§ Written task A
Answer these questions about the garbage collector documentation:
(i) Which Python version does it list for the module?
(ii) What purpose does it state for the module?
(iii) What does get_referents() show?
§ Written task B
Can you extract the garbage collector documentation word for word, from "Tracing References" to "the input arguments."?
§ Written task C
Could you extend the garbage collector documentation, picking up after its last sentence?

§ Document section
[code.view]

[top] / python / PyMOTW / gc / index.rst

     =======================
     gc -- Garbage Collector
     =======================
     
     .. module:: gc
         :synopsis: Garbage Collector
     
     :Purpose: Manages memory used by Python objects
     :Python Version: 2.1+
     
     :mod:`gc` exposes the underlying memory management mechanism of
     Python, the automatic garbage collector.  The module includes
     functions for controlling how the collector operates and to examine
     the objects known to the system, either pending collection or stuck in
     reference cycles and unable to be freed.
     
     Tracing References
     ==================
     
     With :mod:`gc` you can use the incoming and outgoing references
     between objects to find cycles in complex data structures.  If you
     know the data structure with the cycle, you can construct custom code
     to examine its properties.  If not, you can the
     :func:`get_referents()` and :func:`get_referrers()` functions to build
     generic debugging tools.
     
     For example, :func:`get_referents()` shows the objects *referred to*
     by the input arguments.

§ Data records
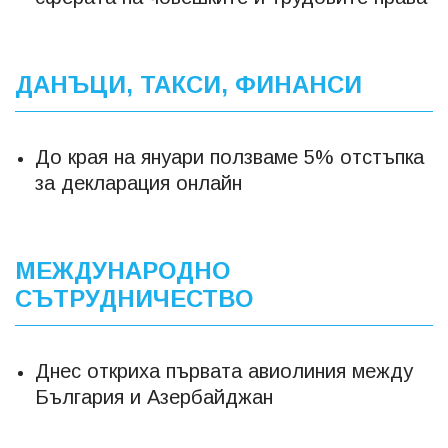
ДАНЪЦИ, ТАКСИ, ФИНАНСИ
До края на януари ползваме 5% отстъпка
за декларация онлайн
МЕЖДУНАРОДНО
СЪТРУДНИЧЕСТВО
Днес откриха първата авиолиния между
България и Азербайджан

§ Exercise result A
(i) 2.1+
(ii) It manages memory used by Python objects.
(iii) The objects referred to by the input arguments.

§ Exercise result B
Tracing References
     ==================
     
     With :mod:`gc` you can use the incoming and outgoing references
     between objects to find cycles in complex data structures.  If you
     know the data structure with the cycle, you can construct custom code
     to examine its properties.  If not, you can the
     :func:`get_referents()` and :func:`get_referrers()` functions to build
     generic debugging tools.
     
     For example, :func:`get_referents()` shows the objects *referred to*
     by the input arguments.

§ Exercise result C
     .. include:: gc_get_referents.py
        :literal:
        :start-after: #end_pymotw_header
     
     In this case, the :class:`Graph` instance ``three`` holds references
     to its instance dictionary (in the ``__dict__`` attribute) and its
     class.
     
     .. {{{cog
     .. cog.out(run_script(cog.inFile, 'gc_get_referents.py'))
     .. }}}
     
     ::
     
     	$ python gc_get_referents.py
     
     	Linking nodes Graph(one).next = Graph(two)
     	Linking nodes Graph(two).next = Graph(three)
     	Linking nodes Graph(three).next = Graph(one)
     	
     	three refers to:
     	{'name': 'three', 'next': Graph(one)}
     	<class '__main__.Graph'>
     
     .. {{{end}}}
     
     This example uses a :mod:`Queue` to perform a breadth-first traversal
     of all of the object references looking for cycles.  The items
     inserted into the queue are tuples containing the reference chain so
     far and the next object to examine.  It starts with ``three``, and
     look at everything it refers to.  Skipping classes lets us avoid
     looking at methods, modules, etc.
     
     .. include:: gc_get_referents_cycles.py
        :literal:
        :start-after: #end_pymotw_header
     
     The cycle in the nodes is easily found by watching for objects that
     have already been processed.  To avoid holding references to those
     objects, their :func:`id()` values are cached in a set.  The
     dictionary objects found in the cycle are the ``__dict__`` values for
     the :class:`Graph` instances, and hold their instance attributes.
     
     .. {{{cog
     .. cog.out(run_script(cog.inFile, 'gc_get_referents_cycles.py'))
     .. }}}
     
     ::
     
     	$ python gc_get_referents_cycles.py
     
     	Linking nodes Graph(one).next = Graph(two)
     	Linking nodes Graph(two).next = Graph(three)
     	Linking nodes Graph(three).next = Graph(one)
     	
     	Examining: Graph(three)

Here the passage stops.